Problem description:
Give back all of the lines below word for word, with nothing changed, added, or left out.

Exercise data:

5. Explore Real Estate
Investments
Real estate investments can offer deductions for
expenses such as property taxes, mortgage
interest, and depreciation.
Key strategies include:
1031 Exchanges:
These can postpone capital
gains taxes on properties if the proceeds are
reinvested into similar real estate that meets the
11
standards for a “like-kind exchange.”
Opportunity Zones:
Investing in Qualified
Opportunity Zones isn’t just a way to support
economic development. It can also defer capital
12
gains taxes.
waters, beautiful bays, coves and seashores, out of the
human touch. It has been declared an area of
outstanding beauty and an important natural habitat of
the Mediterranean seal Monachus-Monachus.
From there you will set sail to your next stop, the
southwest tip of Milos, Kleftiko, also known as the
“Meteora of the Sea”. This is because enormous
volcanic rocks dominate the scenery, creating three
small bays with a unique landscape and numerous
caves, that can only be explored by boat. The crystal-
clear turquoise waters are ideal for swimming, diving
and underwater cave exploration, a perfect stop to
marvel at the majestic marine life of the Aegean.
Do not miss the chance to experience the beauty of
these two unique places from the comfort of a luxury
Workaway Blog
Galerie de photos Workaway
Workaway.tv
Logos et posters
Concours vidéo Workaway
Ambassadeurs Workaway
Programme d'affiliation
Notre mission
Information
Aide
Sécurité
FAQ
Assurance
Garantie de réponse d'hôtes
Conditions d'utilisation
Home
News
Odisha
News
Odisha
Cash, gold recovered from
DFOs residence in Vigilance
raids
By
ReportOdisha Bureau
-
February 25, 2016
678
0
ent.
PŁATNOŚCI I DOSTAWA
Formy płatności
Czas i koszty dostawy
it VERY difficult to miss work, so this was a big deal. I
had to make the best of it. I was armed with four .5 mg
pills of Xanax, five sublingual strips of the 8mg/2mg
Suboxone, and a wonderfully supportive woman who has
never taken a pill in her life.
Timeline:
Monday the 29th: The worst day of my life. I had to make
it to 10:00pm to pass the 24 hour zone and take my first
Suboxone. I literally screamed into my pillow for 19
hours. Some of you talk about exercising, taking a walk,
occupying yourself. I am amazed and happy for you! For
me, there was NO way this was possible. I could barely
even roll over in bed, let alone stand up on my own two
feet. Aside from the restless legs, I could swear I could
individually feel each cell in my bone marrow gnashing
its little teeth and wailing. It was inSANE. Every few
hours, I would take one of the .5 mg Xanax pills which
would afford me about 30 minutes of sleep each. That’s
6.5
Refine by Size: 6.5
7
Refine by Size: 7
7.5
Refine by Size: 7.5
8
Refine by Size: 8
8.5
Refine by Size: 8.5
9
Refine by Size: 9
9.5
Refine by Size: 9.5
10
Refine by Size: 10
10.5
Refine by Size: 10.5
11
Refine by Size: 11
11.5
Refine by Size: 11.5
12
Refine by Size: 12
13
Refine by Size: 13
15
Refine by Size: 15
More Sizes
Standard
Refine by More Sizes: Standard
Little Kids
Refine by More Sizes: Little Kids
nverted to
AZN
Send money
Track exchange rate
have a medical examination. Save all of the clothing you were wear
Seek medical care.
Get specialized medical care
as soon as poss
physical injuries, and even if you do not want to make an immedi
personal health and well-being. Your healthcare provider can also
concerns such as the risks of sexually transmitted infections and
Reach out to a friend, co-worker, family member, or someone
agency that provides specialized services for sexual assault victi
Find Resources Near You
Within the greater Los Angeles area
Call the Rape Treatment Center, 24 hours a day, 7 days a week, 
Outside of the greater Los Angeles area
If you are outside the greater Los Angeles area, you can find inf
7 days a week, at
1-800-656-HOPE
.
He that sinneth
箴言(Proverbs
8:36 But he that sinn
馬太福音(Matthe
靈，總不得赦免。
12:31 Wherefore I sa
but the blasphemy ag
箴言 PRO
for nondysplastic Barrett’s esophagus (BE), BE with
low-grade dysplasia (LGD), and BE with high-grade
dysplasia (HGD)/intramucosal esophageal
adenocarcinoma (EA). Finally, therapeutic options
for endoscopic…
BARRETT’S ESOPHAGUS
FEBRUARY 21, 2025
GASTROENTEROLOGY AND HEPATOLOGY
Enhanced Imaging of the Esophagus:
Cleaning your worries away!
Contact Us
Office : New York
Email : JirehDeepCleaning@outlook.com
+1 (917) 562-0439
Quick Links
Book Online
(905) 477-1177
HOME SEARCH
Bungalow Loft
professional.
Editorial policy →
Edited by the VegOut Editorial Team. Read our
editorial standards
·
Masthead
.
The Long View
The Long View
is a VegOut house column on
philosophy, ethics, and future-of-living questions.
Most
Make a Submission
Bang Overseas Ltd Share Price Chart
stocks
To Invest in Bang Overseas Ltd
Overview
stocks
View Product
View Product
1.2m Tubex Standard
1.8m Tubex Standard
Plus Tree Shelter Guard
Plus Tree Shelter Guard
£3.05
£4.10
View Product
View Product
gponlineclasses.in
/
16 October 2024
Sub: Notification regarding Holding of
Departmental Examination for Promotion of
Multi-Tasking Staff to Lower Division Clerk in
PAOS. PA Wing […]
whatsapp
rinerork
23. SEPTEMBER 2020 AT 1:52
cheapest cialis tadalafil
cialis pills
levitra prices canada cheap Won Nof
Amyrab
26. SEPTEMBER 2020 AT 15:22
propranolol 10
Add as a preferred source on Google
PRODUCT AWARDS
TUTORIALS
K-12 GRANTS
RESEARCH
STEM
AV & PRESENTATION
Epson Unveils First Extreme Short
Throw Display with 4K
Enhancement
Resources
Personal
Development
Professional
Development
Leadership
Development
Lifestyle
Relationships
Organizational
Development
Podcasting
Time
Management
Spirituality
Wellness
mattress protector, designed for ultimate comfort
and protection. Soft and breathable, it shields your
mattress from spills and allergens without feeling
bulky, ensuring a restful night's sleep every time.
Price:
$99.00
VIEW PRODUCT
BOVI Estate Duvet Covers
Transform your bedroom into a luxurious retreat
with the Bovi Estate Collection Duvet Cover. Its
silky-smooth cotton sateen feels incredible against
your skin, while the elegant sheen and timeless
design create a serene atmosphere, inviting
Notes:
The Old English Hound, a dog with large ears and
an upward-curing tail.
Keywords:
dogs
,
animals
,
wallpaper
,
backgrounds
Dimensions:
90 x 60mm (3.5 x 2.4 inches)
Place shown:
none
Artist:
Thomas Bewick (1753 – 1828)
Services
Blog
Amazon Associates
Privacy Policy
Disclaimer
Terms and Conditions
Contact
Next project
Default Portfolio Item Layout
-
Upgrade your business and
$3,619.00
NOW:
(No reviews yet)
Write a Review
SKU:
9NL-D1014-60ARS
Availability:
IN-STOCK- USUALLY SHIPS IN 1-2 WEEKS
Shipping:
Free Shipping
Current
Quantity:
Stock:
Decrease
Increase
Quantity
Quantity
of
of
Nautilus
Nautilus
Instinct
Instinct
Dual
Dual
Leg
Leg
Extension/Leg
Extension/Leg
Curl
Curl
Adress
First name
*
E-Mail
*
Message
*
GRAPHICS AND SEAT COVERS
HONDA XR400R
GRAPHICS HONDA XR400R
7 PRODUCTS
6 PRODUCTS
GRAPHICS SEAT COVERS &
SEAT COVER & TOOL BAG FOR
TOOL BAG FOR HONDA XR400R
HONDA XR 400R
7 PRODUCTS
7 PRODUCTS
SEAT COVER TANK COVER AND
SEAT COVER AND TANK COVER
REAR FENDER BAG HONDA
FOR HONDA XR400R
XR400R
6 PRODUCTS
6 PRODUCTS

Solution to this task:
5. Explore Real Estate
Investments
Real estate investments can offer deductions for
expenses such as property taxes, mortgage
interest, and depreciation.
Key strategies include:
1031 Exchanges:
These can postpone capital
gains taxes on properties if the proceeds are
reinvested into similar real estate that meets the
11
standards for a “like-kind exchange.”
Opportunity Zones:
Investing in Qualified
Opportunity Zones isn’t just a way to support
economic development. It can also defer capital
12
gains taxes.
waters, beautiful bays, coves and seashores, out of the
human touch. It has been declared an area of
outstanding beauty and an important natural habitat of
the Mediterranean seal Monachus-Monachus.
From there you will set sail to your next stop, the
southwest tip of Milos, Kleftiko, also known as the
“Meteora of the Sea”. This is because enormous
volcanic rocks dominate the scenery, creating three
small bays with a unique landscape and numerous
caves, that can only be explored by boat. The crystal-
clear turquoise waters are ideal for swimming, diving
and underwater cave exploration, a perfect stop to
marvel at the majestic marine life of the Aegean.
Do not miss the chance to experience the beauty of
these two unique places from the comfort of a luxury
Workaway Blog
Galerie de photos Workaway
Workaway.tv
Logos et posters
Concours vidéo Workaway
Ambassadeurs Workaway
Programme d'affiliation
Notre mission
Information
Aide
Sécurité
FAQ
Assurance
Garantie de réponse d'hôtes
Conditions d'utilisation
Home
News
Odisha
News
Odisha
Cash, gold recovered from
DFOs residence in Vigilance
raids
By
ReportOdisha Bureau
-
February 25, 2016
678
0
ent.
PŁATNOŚCI I DOSTAWA
Formy płatności
Czas i koszty dostawy
it VERY difficult to miss work, so this was a big deal. I
had to make the best of it. I was armed with four .5 mg
pills of Xanax, five sublingual strips of the 8mg/2mg
Suboxone, and a wonderfully supportive woman who has
never taken a pill in her life.
Timeline:
Monday the 29th: The worst day of my life. I had to make
it to 10:00pm to pass the 24 hour zone and take my first
Suboxone. I literally screamed into my pillow for 19
hours. Some of you talk about exercising, taking a walk,
occupying yourself. I am amazed and happy for you! For
me, there was NO way this was possible. I could barely
even roll over in bed, let alone stand up on my own two
feet. Aside from the restless legs, I could swear I could
individually feel each cell in my bone marrow gnashing
its little teeth and wailing. It was inSANE. Every few
hours, I would take one of the .5 mg Xanax pills which
would afford me about 30 minutes of sleep each. That’s
6.5
Refine by Size: 6.5
7
Refine by Size: 7
7.5
Refine by Size: 7.5
8
Refine by Size: 8
8.5
Refine by Size: 8.5
9
Refine by Size: 9
9.5
Refine by Size: 9.5
10
Refine by Size: 10
10.5
Refine by Size: 10.5
11
Refine by Size: 11
11.5
Refine by Size: 11.5
12
Refine by Size: 12
13
Refine by Size: 13
15
Refine by Size: 15
More Sizes
Standard
Refine by More Sizes: Standard
Little Kids
Refine by More Sizes: Little Kids
nverted to
AZN
Send money
Track exchange rate
have a medical examination. Save all of the clothing you were wear
Seek medical care.
Get specialized medical care
as soon as poss
physical injuries, and even if you do not want to make an immedi
personal health and well-being. Your healthcare provider can also
concerns such as the risks of sexually transmitted infections and
Reach out to a friend, co-worker, family member, or someone
agency that provides specialized services for sexual assault victi
Find Resources Near You
Within the greater Los Angeles area
Call the Rape Treatment Center, 24 hours a day, 7 days a week, 
Outside of the greater Los Angeles area
If you are outside the greater Los Angeles area, you can find inf
7 days a week, at
1-800-656-HOPE
.
He that sinneth
箴言(Proverbs
8:36 But he that sinn
馬太福音(Matthe
靈，總不得赦免。
12:31 Wherefore I sa
but the blasphemy ag
箴言 PRO
for nondysplastic Barrett’s esophagus (BE), BE with
low-grade dysplasia (LGD), and BE with high-grade
dysplasia (HGD)/intramucosal esophageal
adenocarcinoma (EA). Finally, therapeutic options
for endoscopic…
BARRETT’S ESOPHAGUS
FEBRUARY 21, 2025
GASTROENTEROLOGY AND HEPATOLOGY
Enhanced Imaging of the Esophagus:
Cleaning your worries away!
Contact Us
Office : New York
Email : JirehDeepCleaning@outlook.com
+1 (917) 562-0439
Quick Links
Book Online
(905) 477-1177
HOME SEARCH
Bungalow Loft
professional.
Editorial policy →
Edited by the VegOut Editorial Team. Read our
editorial standards
·
Masthead
.
The Long View
The Long View
is a VegOut house column on
philosophy, ethics, and future-of-living questions.
Most
Make a Submission
Bang Overseas Ltd Share Price Chart
stocks
To Invest in Bang Overseas Ltd
Overview
stocks
View Product
View Product
1.2m Tubex Standard
1.8m Tubex Standard
Plus Tree Shelter Guard
Plus Tree Shelter Guard
£3.05
£4.10
View Product
View Product
gponlineclasses.in
/
16 October 2024
Sub: Notification regarding Holding of
Departmental Examination for Promotion of
Multi-Tasking Staff to Lower Division Clerk in
PAOS. PA Wing […]
whatsapp
rinerork
23. SEPTEMBER 2020 AT 1:52
cheapest cialis tadalafil
cialis pills
levitra prices canada cheap Won Nof
Amyrab
26. SEPTEMBER 2020 AT 15:22
propranolol 10
Add as a preferred source on Google
PRODUCT AWARDS
TUTORIALS
K-12 GRANTS
RESEARCH
STEM
AV & PRESENTATION
Epson Unveils First Extreme Short
Throw Display with 4K
Enhancement
Resources
Personal
Development
Professional
Development
Leadership
Development
Lifestyle
Relationships
Organizational
Development
Podcasting
Time
Management
Spirituality
Wellness
mattress protector, designed for ultimate comfort
and protection. Soft and breathable, it shields your
mattress from spills and allergens without feeling
bulky, ensuring a restful night's sleep every time.
Price:
$99.00
VIEW PRODUCT
BOVI Estate Duvet Covers
Transform your bedroom into a luxurious retreat
with the Bovi Estate Collection Duvet Cover. Its
silky-smooth cotton sateen feels incredible against
your skin, while the elegant sheen and timeless
design create a serene atmosphere, inviting
Notes:
The Old English Hound, a dog with large ears and
an upward-curing tail.
Keywords:
dogs
,
animals
,
wallpaper
,
backgrounds
Dimensions:
90 x 60mm (3.5 x 2.4 inches)
Place shown:
none
Artist:
Thomas Bewick (1753 – 1828)
Services
Blog
Amazon Associates
Privacy Policy
Disclaimer
Terms and Conditions
Contact
Next project
Default Portfolio Item Layout
-
Upgrade your business and
$3,619.00
NOW:
(No reviews yet)
Write a Review
SKU:
9NL-D1014-60ARS
Availability:
IN-STOCK- USUALLY SHIPS IN 1-2 WEEKS
Shipping:
Free Shipping
Current
Quantity:
Stock:
Decrease
Increase
Quantity
Quantity
of
of
Nautilus
Nautilus
Instinct
Instinct
Dual
Dual
Leg
Leg
Extension/Leg
Extension/Leg
Curl
Curl
Adress
First name
*
E-Mail
*
Message
*
GRAPHICS AND SEAT COVERS
HONDA XR400R
GRAPHICS HONDA XR400R
7 PRODUCTS
6 PRODUCTS
GRAPHICS SEAT COVERS &
SEAT COVER & TOOL BAG FOR
TOOL BAG FOR HONDA XR400R
HONDA XR 400R
7 PRODUCTS
7 PRODUCTS
SEAT COVER TANK COVER AND
SEAT COVER AND TANK COVER
REAR FENDER BAG HONDA
FOR HONDA XR400R
XR400R
6 PRODUCTS
6 PRODUCTS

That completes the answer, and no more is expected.